'''

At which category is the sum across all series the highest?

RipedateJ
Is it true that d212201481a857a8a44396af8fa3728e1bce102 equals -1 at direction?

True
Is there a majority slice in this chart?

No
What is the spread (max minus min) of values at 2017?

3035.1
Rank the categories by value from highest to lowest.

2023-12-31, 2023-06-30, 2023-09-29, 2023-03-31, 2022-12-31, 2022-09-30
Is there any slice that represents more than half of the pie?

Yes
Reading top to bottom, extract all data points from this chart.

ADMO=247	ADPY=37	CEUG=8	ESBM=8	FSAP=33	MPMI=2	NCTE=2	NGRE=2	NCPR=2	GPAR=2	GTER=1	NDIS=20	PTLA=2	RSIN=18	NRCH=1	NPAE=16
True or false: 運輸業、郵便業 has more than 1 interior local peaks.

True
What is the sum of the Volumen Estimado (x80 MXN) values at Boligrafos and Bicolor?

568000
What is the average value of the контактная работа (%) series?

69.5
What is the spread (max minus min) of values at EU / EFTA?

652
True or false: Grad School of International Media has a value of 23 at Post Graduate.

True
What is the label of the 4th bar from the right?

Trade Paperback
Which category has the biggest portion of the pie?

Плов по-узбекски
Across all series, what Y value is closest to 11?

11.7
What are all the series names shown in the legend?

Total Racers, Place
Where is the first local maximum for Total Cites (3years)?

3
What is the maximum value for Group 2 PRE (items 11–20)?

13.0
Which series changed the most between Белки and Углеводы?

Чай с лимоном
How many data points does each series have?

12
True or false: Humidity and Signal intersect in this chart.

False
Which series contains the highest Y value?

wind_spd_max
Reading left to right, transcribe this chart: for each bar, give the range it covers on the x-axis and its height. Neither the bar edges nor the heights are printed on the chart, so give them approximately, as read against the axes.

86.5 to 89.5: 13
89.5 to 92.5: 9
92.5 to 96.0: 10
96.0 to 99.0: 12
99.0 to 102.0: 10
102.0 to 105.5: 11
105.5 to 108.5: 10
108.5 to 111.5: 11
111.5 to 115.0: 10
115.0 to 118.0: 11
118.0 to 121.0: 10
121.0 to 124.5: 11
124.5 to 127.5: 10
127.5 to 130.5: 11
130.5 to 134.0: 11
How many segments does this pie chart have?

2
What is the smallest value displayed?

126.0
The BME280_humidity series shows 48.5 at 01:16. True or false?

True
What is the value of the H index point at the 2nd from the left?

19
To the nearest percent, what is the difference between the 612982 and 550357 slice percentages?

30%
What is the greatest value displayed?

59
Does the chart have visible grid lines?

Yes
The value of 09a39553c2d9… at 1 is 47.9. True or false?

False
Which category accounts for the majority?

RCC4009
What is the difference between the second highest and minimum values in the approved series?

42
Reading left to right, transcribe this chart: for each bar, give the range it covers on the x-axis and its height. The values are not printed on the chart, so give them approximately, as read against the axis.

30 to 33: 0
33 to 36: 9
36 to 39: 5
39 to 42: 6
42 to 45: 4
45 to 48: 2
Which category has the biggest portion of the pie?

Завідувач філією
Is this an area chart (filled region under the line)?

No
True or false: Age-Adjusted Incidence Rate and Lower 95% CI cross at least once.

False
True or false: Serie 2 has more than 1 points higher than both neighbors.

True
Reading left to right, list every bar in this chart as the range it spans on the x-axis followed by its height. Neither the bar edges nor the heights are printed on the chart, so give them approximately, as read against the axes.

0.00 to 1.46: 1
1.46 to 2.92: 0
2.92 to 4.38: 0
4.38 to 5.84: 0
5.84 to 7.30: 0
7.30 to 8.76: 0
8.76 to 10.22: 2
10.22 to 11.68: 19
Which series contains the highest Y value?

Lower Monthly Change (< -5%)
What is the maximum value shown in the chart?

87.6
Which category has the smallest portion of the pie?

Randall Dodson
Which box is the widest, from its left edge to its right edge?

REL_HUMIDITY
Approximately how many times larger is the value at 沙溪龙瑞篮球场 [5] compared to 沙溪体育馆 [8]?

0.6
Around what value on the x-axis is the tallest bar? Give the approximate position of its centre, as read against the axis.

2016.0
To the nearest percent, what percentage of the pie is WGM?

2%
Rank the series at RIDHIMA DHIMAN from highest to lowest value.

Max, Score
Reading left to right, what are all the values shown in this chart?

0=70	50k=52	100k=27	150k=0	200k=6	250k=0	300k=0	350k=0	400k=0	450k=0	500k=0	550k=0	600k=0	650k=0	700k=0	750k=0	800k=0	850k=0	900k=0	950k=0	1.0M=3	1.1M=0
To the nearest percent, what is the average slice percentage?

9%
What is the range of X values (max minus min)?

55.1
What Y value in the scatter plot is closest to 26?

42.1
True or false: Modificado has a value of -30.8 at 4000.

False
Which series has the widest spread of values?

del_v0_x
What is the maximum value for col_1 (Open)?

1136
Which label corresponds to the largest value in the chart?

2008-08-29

'''

_Exercise details_: Please print the lines from the one containing "86.5 to 89.5: 13" up to and including the one containing "What is the difference between the second", exactly as they stand.

_Result of this exercise_:
86.5 to 89.5: 13
89.5 to 92.5: 9
92.5 to 96.0: 10
96.0 to 99.0: 12
99.0 to 102.0: 10
102.0 to 105.5: 11
105.5 to 108.5: 10
108.5 to 111.5: 11
111.5 to 115.0: 10
115.0 to 118.0: 11
118.0 to 121.0: 10
121.0 to 124.5: 11
124.5 to 127.5: 10
127.5 to 130.5: 11
130.5 to 134.0: 11
How many segments does this pie chart have?

2
What is the smallest value displayed?

126.0
The BME280_humidity series shows 48.5 at 01:16. True or false?

True
What is the value of the H index point at the 2nd from the left?

19
To the nearest percent, what is the difference between the 612982 and 550357 slice percentages?

30%
What is the greatest value displayed?

59
Does the chart have visible grid lines?

Yes
The value of 09a39553c2d9… at 1 is 47.9. True or false?

False
Which category accounts for the majority?

RCC4009
What is the difference between the second highest and minimum values in the approved series?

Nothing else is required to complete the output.